España de mierda by Albert Pla is a surrealist “on the road” novel that follows Raúl Gadea, a young Uruguayan singer, and his cynical manager, Tito, on a chaotic concert tour across Spain. The book serves as a satirical and often cruel critique of Spanish society, culture, and politics, blending historical reimagining with contemporary disillusionment.

Thematic Analysis

  • Critique of Spanish Institutions and Identity:
    • The Church and Monarchy: From the opening pages, the characters express deep-seated resentment toward the Catholic Church and the Bourbon monarchy, viewing them as historical oppressors who have “done more damage to this country” than anything else.
    • Bureaucracy and Corruption: The novel portrays Spanish institutions—such as the University of Salamanca and local municipal governments—as drowning in layers of useless bureaucracy. Local politicians, like the Councillor of Culture in Gijón, are depicted as purely transactional figures who use public funds for personal gain.
    • National Decay: As the tour progresses, Spain literally and figuratively falls apart. Monuments disappear, cities like Castellón are demolished for unbuilt projects, and Valencia is replaced by a giant statue of its own president.
  • Surrealism and the “On the Road” Format:
    • Anachronistic History: The book reimagines historical figures through a dark lens. Leonardo da Vinci is portrayed as a “murderous” inventor whose experiments killed Raúl’s ancestors, while Spanish explorers like Juan Díaz de Solís are depicted as incompetent and “disgusting”.
    • The Absurdity of the Music Industry: Raúl’s journey highlights the exploitation of artists.

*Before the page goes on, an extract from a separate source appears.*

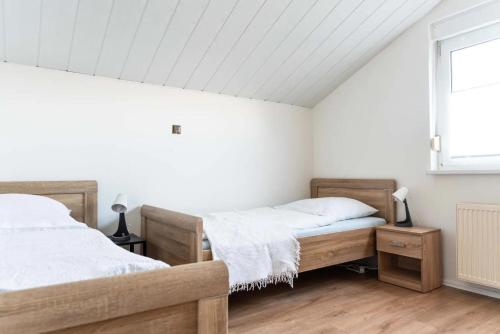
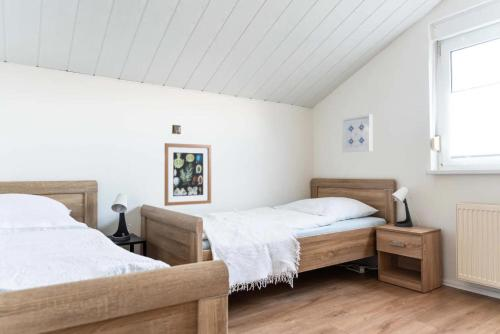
+ wall art [164,142,212,207]
+ wall art [341,113,373,154]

After a successful show, Tito’s financial breakdown shows that taxes and commissions leave the artist with essentially nothing. Tito’s own history is a grim list of artists who died of drug overdoses under his management.
    • Magical Realism: The narrative frequently shifts into the impossible, such as Andrés Calamaro becoming an aquatic being, a dog driving a high-speed train, or the protagonists stumbling into a secret heretical library beneath Madrid inhabited by living skeletons.
  • Social and Political Unrest:
    • The “Eternal” Protest: In the Basque Country, the characters are swept into a chaotic, never-ending series of protests and police charges, suggesting a society in a permanent state of conflict.
    • Linguistic Conflict: The novel satirizes Spain’s linguistic tensions, notably through a fictional plague in Catalonia where speaking Catalan becomes a fatal condition, forcing survivors into a vow of silence.

Narrative Style and Tone

  • Cynicism and Nihilism: The tone is characterized by Tito’s “I’ve had it with everything” attitude. Everything from the Santiago Cathedral to the local beer is dismissed as “mierda” (crap).
  • Contrast of Perspectives: The story relies on the contrast between Raúl’s innocent, repetitive observation that things are “very big” and Tito’s aggressive, world-weary monologues.
  • Tragic Ending: The novel concludes with the total collapse of the country. While some escape to Africa, Tito is lost at sea and Raúl dies, his body washing up on the same Uruguayan beach where he grew up—symbolizing the ultimate failure of the “conquest” of Europe.